Your objective:
Draw out every line with the word "small" from the listing below.

Information:
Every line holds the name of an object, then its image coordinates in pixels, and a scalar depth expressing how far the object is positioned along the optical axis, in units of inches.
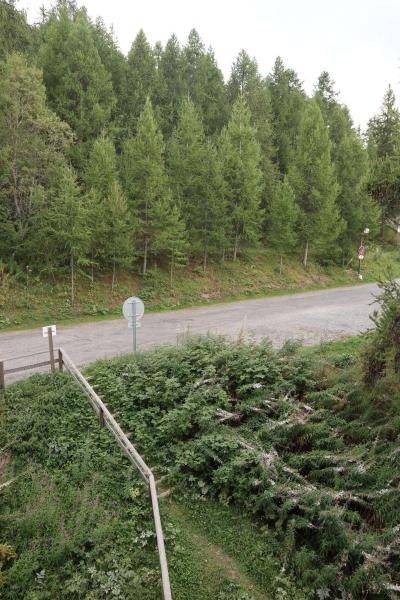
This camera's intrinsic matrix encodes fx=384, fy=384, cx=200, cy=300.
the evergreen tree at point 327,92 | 1625.4
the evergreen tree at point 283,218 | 1047.6
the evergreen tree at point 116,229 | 772.0
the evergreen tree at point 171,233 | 848.3
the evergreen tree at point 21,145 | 716.0
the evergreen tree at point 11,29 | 800.3
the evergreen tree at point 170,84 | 1248.8
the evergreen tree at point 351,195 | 1237.7
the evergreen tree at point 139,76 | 1190.3
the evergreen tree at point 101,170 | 808.3
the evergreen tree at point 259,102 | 1213.1
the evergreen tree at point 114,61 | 1198.3
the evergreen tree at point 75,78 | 964.6
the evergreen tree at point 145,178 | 835.4
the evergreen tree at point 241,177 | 983.0
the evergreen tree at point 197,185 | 939.0
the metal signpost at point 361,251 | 1149.5
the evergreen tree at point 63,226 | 711.7
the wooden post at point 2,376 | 395.9
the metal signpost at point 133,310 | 431.8
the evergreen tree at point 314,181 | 1123.9
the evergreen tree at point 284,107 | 1425.9
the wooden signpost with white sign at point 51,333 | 418.5
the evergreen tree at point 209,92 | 1343.5
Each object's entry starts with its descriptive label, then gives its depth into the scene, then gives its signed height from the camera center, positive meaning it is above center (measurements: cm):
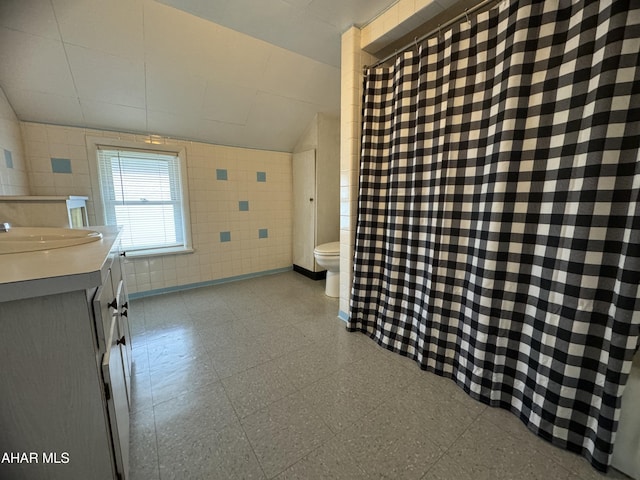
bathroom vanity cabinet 56 -41
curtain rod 117 +92
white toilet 230 -56
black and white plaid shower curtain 85 -3
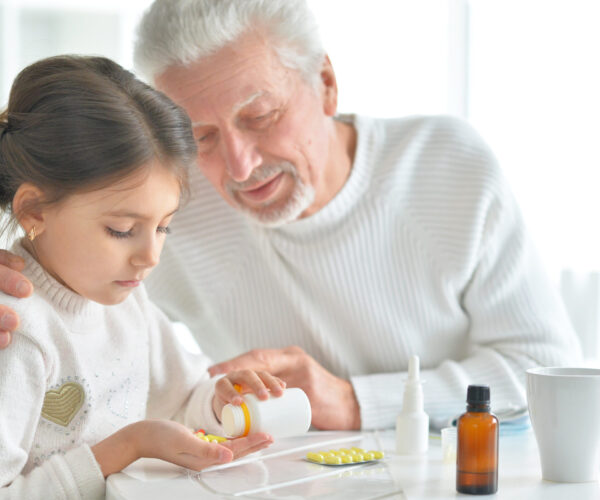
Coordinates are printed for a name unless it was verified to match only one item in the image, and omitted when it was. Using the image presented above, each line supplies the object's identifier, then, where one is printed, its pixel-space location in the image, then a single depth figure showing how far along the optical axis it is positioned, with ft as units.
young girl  3.48
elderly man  4.99
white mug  3.38
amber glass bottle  3.30
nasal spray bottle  4.10
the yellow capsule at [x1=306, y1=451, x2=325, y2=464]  3.84
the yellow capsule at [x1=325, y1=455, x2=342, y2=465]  3.77
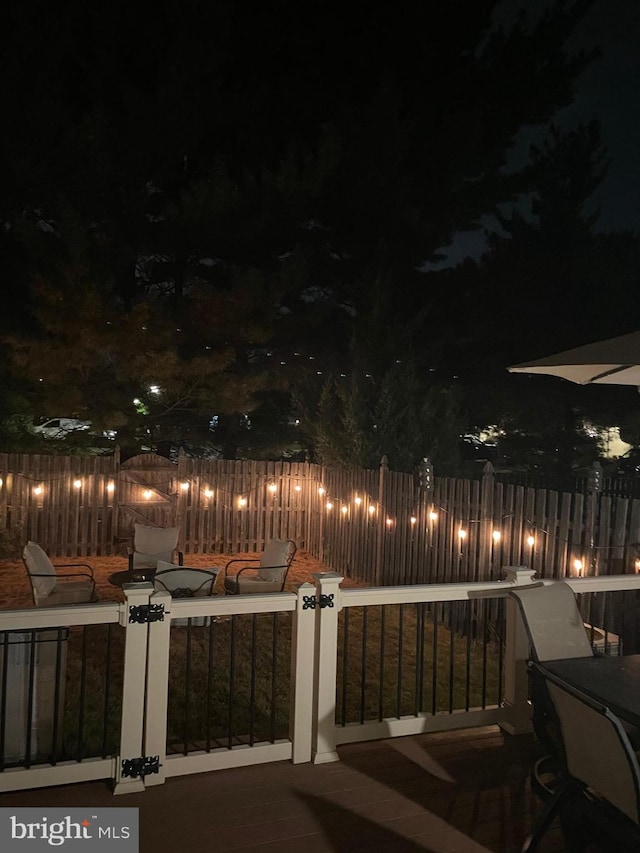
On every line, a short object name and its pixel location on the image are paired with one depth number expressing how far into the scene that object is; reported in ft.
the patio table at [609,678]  8.87
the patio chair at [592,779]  7.22
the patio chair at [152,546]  30.63
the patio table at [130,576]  26.20
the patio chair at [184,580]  23.07
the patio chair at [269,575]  25.71
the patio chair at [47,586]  22.94
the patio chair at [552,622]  11.50
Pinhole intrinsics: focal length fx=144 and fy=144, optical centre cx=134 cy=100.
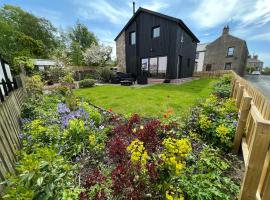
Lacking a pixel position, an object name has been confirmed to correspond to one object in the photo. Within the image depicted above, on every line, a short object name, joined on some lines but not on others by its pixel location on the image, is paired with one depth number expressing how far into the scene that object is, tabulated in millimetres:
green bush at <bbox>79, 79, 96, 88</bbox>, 12594
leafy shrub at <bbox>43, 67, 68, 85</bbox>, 15305
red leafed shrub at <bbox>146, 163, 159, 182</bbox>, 1675
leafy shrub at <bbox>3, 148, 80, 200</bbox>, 1215
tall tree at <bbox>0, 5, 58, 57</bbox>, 25672
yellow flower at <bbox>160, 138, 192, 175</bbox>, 1652
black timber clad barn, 13273
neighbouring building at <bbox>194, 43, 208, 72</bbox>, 33734
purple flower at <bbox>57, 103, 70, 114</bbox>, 4168
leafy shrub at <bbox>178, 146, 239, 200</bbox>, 1795
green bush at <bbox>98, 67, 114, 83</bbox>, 15672
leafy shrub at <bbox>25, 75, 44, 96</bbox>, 6512
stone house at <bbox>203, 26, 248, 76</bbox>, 28089
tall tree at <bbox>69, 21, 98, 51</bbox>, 35562
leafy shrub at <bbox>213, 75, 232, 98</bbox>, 6779
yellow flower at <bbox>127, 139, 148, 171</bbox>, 1703
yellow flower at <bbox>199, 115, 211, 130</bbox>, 3326
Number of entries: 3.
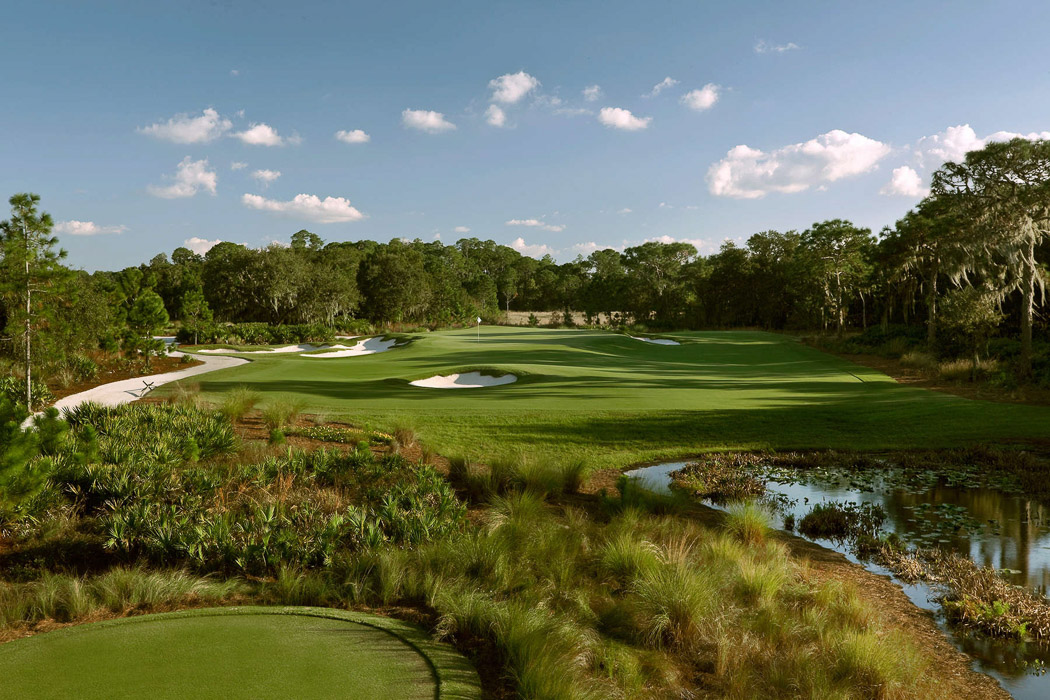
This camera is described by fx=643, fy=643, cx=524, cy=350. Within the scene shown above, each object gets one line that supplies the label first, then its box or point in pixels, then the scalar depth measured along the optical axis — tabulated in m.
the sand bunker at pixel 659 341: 46.11
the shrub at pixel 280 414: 11.64
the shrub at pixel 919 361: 26.47
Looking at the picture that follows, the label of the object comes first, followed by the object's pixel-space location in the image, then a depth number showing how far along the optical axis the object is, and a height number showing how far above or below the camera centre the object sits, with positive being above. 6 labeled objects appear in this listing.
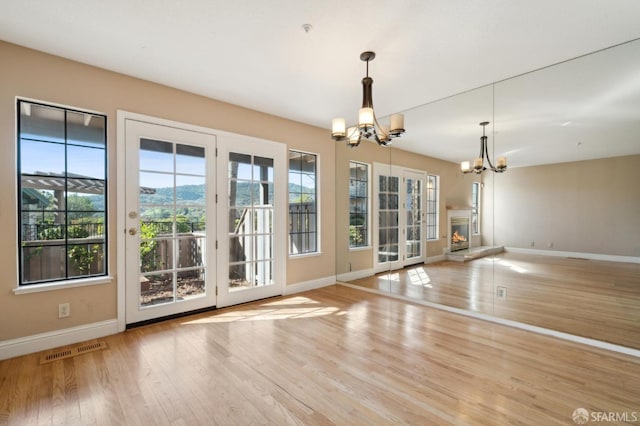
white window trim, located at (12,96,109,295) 2.43 -0.53
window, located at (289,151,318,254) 4.43 +0.16
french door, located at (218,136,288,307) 3.65 -0.08
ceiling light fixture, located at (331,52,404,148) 2.49 +0.83
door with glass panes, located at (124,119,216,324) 3.01 -0.09
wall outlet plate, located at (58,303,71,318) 2.61 -0.90
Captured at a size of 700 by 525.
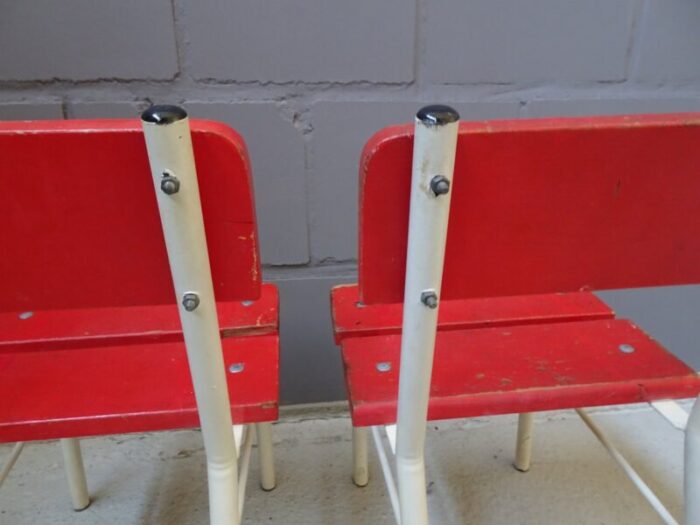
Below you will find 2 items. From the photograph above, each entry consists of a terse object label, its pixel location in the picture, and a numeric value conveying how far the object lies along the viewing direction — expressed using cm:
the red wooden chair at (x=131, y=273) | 43
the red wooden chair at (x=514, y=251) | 46
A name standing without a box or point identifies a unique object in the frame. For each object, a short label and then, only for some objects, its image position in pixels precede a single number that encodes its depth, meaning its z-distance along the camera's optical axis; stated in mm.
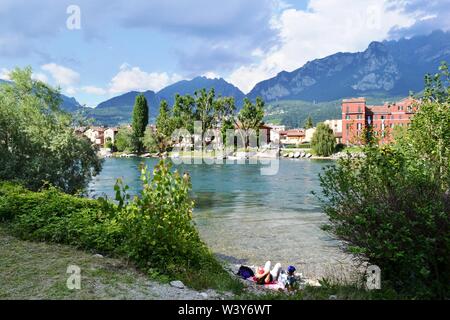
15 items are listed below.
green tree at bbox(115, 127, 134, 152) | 114438
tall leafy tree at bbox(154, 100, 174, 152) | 103000
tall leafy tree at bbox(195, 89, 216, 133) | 103794
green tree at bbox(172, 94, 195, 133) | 103000
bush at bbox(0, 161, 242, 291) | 7586
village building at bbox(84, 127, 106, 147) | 157525
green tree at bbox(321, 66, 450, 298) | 6035
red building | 115750
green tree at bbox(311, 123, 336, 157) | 103438
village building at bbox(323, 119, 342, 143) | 149675
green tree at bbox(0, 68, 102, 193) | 20062
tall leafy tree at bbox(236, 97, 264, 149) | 104062
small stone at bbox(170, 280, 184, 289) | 6828
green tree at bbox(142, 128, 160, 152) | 107762
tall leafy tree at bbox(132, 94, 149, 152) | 115312
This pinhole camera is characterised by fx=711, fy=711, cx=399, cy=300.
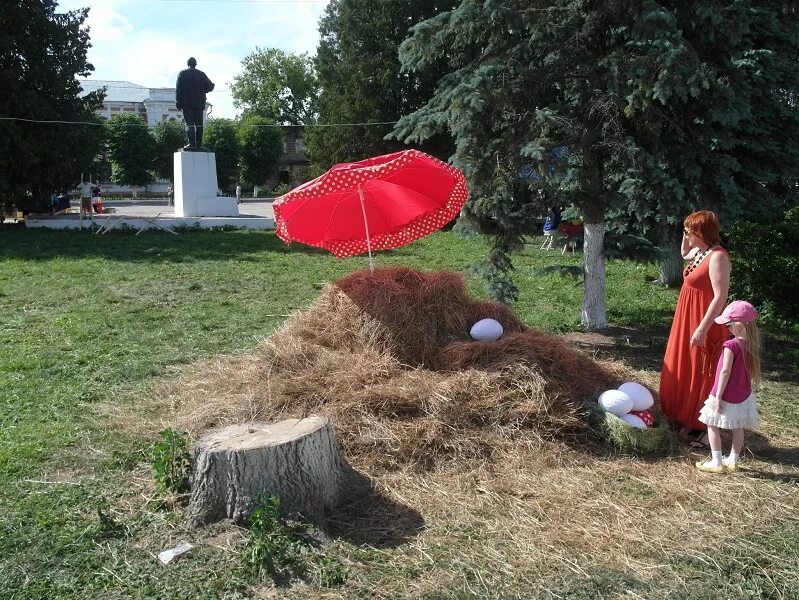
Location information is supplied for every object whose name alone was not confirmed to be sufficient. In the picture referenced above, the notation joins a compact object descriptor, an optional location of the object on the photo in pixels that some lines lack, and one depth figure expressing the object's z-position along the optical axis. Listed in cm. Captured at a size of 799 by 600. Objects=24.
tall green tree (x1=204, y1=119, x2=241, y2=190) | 5284
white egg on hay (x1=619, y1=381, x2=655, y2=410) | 521
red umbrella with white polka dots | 609
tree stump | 388
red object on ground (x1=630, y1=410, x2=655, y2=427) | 520
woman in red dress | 478
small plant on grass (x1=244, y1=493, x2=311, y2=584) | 344
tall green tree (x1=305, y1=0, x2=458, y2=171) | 2675
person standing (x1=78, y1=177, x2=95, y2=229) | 2162
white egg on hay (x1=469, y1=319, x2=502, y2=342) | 568
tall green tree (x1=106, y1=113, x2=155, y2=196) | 5106
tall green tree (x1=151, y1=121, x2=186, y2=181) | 5459
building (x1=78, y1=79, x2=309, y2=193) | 8862
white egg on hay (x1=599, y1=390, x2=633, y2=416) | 511
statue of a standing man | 2223
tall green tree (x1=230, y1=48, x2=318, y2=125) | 7038
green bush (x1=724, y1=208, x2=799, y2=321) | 916
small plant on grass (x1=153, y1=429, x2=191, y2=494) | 421
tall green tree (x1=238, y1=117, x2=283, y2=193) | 5306
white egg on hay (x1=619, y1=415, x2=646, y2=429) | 506
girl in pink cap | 458
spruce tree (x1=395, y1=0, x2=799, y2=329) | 703
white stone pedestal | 2225
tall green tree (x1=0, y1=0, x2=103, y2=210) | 2062
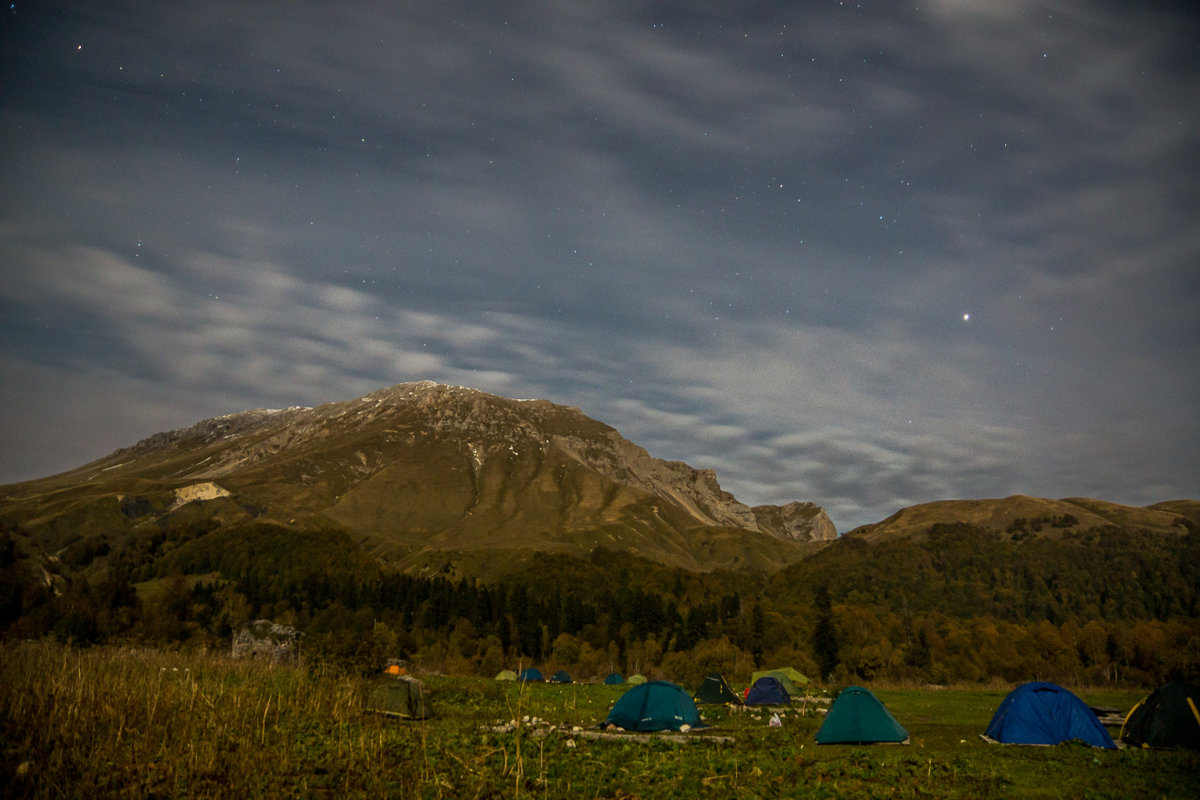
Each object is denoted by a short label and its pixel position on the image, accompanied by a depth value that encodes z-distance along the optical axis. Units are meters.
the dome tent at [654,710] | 29.55
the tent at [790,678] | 56.78
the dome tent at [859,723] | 26.81
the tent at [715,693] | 45.79
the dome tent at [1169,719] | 23.77
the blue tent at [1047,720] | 25.09
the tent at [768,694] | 47.00
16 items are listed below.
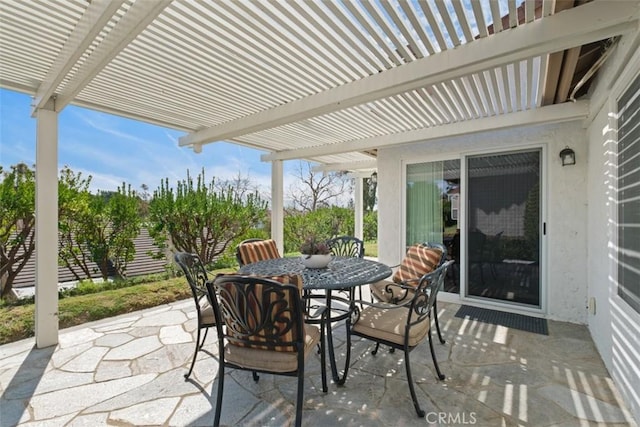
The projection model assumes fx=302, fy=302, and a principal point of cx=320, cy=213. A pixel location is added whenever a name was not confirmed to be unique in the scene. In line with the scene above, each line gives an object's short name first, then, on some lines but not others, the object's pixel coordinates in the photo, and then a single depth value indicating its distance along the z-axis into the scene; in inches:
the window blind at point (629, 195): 84.2
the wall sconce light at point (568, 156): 147.9
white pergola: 76.2
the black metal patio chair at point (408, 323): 87.6
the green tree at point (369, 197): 594.2
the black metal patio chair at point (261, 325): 70.8
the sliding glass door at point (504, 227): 162.2
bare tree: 572.4
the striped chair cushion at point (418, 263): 134.0
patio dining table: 96.7
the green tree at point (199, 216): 240.8
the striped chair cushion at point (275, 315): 71.0
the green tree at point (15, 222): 177.2
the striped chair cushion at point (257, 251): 147.1
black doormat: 144.0
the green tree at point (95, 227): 201.2
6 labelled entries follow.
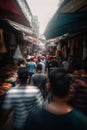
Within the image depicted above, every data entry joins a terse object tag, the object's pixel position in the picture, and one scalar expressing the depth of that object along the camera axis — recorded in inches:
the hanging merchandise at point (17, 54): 162.9
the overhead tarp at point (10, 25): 103.8
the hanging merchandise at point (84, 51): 137.9
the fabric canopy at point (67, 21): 73.0
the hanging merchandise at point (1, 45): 102.5
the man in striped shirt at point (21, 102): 48.6
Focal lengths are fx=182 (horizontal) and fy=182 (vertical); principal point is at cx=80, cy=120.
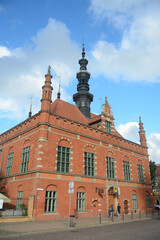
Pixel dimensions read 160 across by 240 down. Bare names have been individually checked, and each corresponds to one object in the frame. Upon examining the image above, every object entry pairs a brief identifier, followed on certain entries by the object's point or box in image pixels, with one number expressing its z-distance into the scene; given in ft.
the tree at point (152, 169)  164.92
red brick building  63.93
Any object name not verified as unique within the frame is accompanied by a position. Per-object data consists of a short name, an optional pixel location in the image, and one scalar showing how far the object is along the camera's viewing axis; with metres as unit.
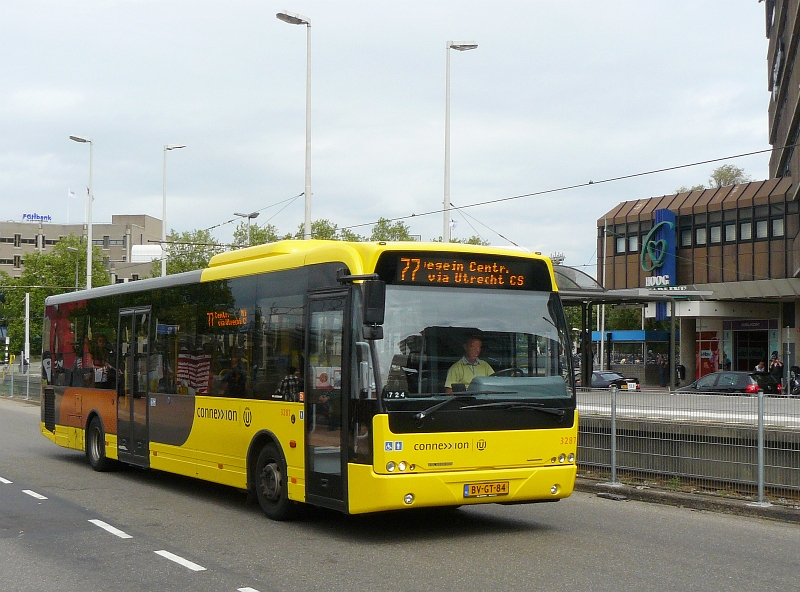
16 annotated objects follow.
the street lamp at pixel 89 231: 49.53
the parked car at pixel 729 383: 30.39
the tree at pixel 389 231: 68.50
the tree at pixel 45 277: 80.12
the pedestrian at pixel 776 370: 35.16
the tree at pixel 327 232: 69.94
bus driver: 9.85
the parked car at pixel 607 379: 37.66
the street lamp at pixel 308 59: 28.41
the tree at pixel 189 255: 78.31
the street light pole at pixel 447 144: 29.64
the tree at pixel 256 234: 77.19
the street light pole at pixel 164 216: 49.25
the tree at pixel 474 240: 79.70
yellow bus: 9.65
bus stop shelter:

Output for this exercise:
small stone at bbox(170, 280, 184, 289) | 6828
small plant on grass (x1=244, y1=493, x2=311, y2=584) | 344
small plant on grass (x1=153, y1=429, x2=191, y2=494) | 421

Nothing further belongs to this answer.